Excerpt to read:
= = = =

16-Navajivan-Trust The write way: The Navajivan Trust has brought out a literary magazine with contribution from prisoners of the Sabarmati Central Jail | Janak Patel
  • While students of National Institute of Design, Ahmedabad, helped design the magazine, the prisoners did the editing, coordination and proof reading.

Shabbir Hussain Hussain Miya Sheikh's shayari touches the heart. A convict serving life sentence for murder, he “has been into shayari since he was young”, says his son Wasim Sheikh. Shabbir, 61, a class 11 dropout, has been part of all activites at the Sabarmati Central Jail in Ahmedabad.

The talents of people like Shabbir and Manish Parmar from Saurashtra (region), another convict serving life sentence, have been showcased in a literary magazine, Saad—The Voice of Prisoners. The Navajivan Trust, founded by Mahatma Gandhi in 1929, is printing and distributing the Gujarati magazine for free.

It has short poems, photographs, details of activities in the jail, crossword puzzles and stories. “Tapping the talent of prisoners was the idea of former jail superintendent Sunil Joshi. We plan to make the magazine a quarterly. To begin with, the prisoners from Sabarmati Jail will contribute, and thereafter inmates of other jails in Gujarat will join in,” says freelance journalist Prashant Dayal, who helped the Trust in the project. “Normally, people are unaware about what is happening in a jail. The magazine will change that to some extent.”

= = = =

Records supplied:
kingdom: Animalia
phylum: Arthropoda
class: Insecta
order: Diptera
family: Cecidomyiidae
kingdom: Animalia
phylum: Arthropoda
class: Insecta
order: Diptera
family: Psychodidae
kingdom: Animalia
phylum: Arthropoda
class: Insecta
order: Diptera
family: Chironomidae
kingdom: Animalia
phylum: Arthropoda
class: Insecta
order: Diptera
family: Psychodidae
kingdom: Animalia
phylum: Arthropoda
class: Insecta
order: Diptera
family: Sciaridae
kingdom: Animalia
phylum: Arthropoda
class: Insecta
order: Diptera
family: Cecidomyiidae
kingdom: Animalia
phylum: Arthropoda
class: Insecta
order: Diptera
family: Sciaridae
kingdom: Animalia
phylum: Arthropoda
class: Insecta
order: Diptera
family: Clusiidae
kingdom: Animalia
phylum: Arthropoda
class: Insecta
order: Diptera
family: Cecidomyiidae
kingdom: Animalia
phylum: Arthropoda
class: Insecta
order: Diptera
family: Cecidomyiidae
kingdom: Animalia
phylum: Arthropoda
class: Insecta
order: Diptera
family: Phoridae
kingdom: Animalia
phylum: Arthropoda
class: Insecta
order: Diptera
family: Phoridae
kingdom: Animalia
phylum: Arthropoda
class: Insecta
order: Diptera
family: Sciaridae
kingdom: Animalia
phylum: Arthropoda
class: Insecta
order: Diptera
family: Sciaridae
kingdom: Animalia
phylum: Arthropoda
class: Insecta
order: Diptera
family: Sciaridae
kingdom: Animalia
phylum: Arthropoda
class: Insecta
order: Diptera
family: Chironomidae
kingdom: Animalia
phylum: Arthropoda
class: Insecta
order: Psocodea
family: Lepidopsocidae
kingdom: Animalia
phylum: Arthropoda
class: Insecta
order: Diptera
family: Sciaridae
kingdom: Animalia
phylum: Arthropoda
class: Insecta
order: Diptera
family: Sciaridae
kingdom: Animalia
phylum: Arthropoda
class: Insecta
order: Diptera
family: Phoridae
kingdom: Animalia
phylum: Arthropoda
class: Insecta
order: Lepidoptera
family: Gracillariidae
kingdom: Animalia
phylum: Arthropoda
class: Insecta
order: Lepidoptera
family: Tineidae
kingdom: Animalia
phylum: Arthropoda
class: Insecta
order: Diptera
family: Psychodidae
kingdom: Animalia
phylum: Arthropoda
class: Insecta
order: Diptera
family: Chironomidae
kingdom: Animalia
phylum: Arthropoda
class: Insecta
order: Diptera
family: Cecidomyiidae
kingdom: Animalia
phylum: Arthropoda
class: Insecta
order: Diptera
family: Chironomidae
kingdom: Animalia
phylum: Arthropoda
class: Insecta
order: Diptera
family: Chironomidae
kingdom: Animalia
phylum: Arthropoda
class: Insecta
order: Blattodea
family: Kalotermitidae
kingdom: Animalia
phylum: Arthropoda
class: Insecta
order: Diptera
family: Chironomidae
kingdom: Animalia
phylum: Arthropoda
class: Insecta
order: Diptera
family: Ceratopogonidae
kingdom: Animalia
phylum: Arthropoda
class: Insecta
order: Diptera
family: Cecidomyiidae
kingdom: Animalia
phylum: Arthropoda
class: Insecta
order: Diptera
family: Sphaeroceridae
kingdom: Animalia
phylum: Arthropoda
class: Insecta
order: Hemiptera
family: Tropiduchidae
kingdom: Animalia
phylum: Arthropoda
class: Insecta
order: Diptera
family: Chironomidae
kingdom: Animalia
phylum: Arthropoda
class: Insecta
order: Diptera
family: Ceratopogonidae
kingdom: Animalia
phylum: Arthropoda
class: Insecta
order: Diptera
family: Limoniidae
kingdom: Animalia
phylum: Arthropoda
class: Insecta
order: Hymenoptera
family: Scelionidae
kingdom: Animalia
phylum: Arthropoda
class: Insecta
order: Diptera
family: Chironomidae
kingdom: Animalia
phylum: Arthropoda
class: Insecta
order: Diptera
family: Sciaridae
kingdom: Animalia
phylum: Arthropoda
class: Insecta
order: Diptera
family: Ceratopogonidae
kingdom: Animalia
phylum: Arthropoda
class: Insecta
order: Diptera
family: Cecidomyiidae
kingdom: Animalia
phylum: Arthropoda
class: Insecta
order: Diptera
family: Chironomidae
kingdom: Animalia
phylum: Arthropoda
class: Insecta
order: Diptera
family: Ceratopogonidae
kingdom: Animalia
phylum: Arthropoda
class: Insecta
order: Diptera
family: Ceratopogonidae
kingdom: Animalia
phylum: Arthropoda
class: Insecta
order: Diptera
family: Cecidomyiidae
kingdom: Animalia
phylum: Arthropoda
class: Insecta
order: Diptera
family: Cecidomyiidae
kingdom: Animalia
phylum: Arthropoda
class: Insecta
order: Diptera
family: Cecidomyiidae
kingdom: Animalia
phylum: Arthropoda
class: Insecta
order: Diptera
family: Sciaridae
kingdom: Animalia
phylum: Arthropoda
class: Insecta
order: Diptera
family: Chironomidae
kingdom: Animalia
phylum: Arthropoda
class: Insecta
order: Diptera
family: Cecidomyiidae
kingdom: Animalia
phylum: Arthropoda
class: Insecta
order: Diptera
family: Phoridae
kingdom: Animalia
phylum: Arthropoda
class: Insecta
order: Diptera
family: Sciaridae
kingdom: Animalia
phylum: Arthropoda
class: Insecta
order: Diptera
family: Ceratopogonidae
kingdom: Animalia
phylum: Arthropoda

= = = =

To do: Copy from the article on the prisoners' magazine, from "16-Navajivan-Trust The write" up to and including "and proof reading.".

Problem solution:
16-Navajivan-Trust The write way: The Navajivan Trust has brought out a literary magazine with contribution from prisoners of the Sabarmati Central Jail | Janak Patel
  • While students of National Institute of Design, Ahmedabad, helped design the magazine, the prisoners did the editing, coordination and proof reading.